Great Online Training's growth and performance

Growth data is limited to a single snapshot. Great Online Training was first tracked on 2026-05-12 at 71,600 subscribers, with the latest measurement on the same date also showing 71,600 subscribers. The span of one day and zero net change in subscriber count does not provide sufficient history to assess growth trajectory, seasonality, or momentum. Average views over the last 30 days are not yet available in our dataset. To establish meaningful growth patterns, we would need tracking data spanning weeks or months, allowing comparison of subscriber acquisition rates, video publication frequency, and audience engagement trends. Interested parties should monitor the channel's performance over time to identify acceleration or deceleration in audience building.

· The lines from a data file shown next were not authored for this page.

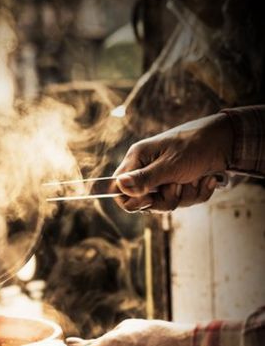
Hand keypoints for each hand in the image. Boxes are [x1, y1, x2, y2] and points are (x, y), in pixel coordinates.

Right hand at [112, 112, 233, 211]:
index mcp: (138, 160)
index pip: (118, 189)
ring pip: (166, 204)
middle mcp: (148, 170)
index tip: (148, 200)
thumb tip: (120, 186)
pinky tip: (205, 179)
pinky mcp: (180, 185)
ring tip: (195, 178)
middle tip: (177, 185)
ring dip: (186, 195)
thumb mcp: (170, 165)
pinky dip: (198, 192)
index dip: (130, 200)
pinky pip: (184, 202)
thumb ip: (144, 179)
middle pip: (143, 203)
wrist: (227, 141)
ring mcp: (164, 179)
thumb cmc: (196, 146)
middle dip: (166, 199)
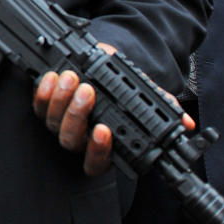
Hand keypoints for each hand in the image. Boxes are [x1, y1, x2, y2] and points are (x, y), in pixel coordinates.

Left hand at [32, 43, 194, 176]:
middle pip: (70, 139)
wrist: (102, 62)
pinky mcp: (44, 106)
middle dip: (77, 115)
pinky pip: (38, 106)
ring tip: (72, 78)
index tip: (104, 130)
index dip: (98, 150)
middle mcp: (79, 138)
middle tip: (88, 91)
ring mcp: (60, 122)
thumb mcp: (143, 93)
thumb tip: (186, 123)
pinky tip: (52, 78)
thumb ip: (162, 106)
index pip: (97, 161)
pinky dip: (43, 92)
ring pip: (53, 123)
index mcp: (103, 145)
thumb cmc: (123, 85)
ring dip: (61, 100)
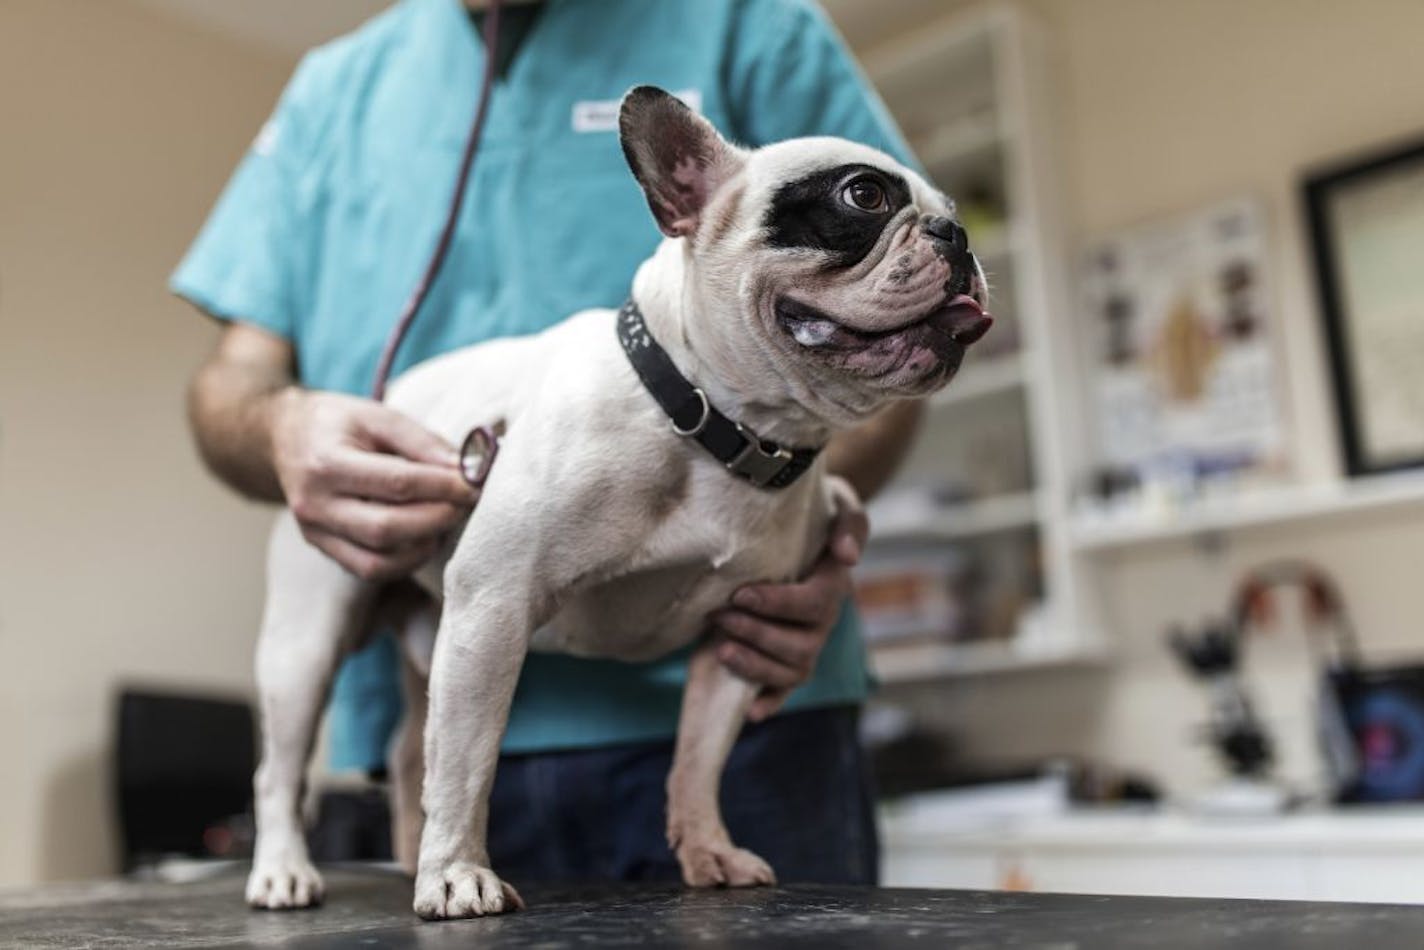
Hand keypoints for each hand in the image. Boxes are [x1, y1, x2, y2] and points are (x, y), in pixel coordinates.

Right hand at [270, 388, 477, 580]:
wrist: (284, 438)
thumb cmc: (337, 423)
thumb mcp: (378, 415)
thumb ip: (422, 442)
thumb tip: (466, 470)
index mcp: (326, 463)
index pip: (396, 483)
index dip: (443, 487)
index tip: (474, 483)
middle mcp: (315, 505)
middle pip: (387, 529)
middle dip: (438, 518)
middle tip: (467, 502)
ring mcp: (315, 533)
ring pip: (379, 561)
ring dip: (425, 543)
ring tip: (446, 517)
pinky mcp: (323, 549)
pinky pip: (371, 569)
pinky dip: (406, 560)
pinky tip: (425, 536)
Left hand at [712, 499, 869, 721]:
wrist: (799, 525)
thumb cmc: (817, 511)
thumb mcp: (840, 502)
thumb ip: (850, 524)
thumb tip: (847, 557)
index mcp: (834, 586)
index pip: (812, 604)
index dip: (776, 604)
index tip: (740, 594)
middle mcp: (824, 622)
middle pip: (800, 645)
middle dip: (757, 633)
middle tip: (719, 616)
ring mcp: (808, 645)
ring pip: (792, 672)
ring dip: (756, 666)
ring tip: (722, 649)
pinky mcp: (789, 660)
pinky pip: (784, 691)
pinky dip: (769, 703)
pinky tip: (750, 712)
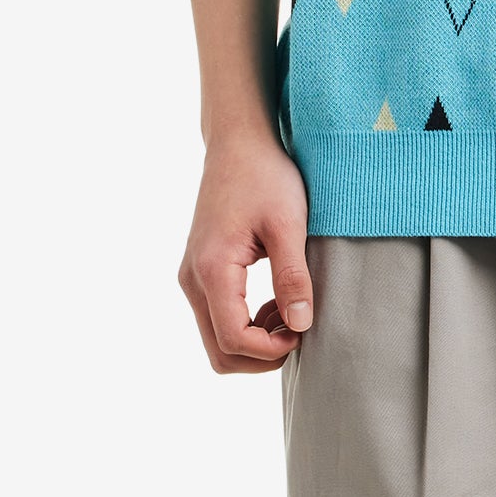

How our pricing estimate works for Great Online Training

The estimated sponsorship rate is calculated algorithmically using subscriber count, niche-specific CPM (cost per thousand impressions), and platform/format multipliers. The formula accounts for YouTube's revenue-sharing structure and adjusts for the education category's typical advertiser demand and audience demographics. The estimate is calibrated against zero community data points—meaning no direct sponsor reports or historical rate data from this specific creator are yet in our database. As more creators in this niche report actual rates, the algorithmic estimate will refine. For a detailed explanation of the pricing model, including how CPM multipliers are derived and how different content formats affect rates, see our /methodology page.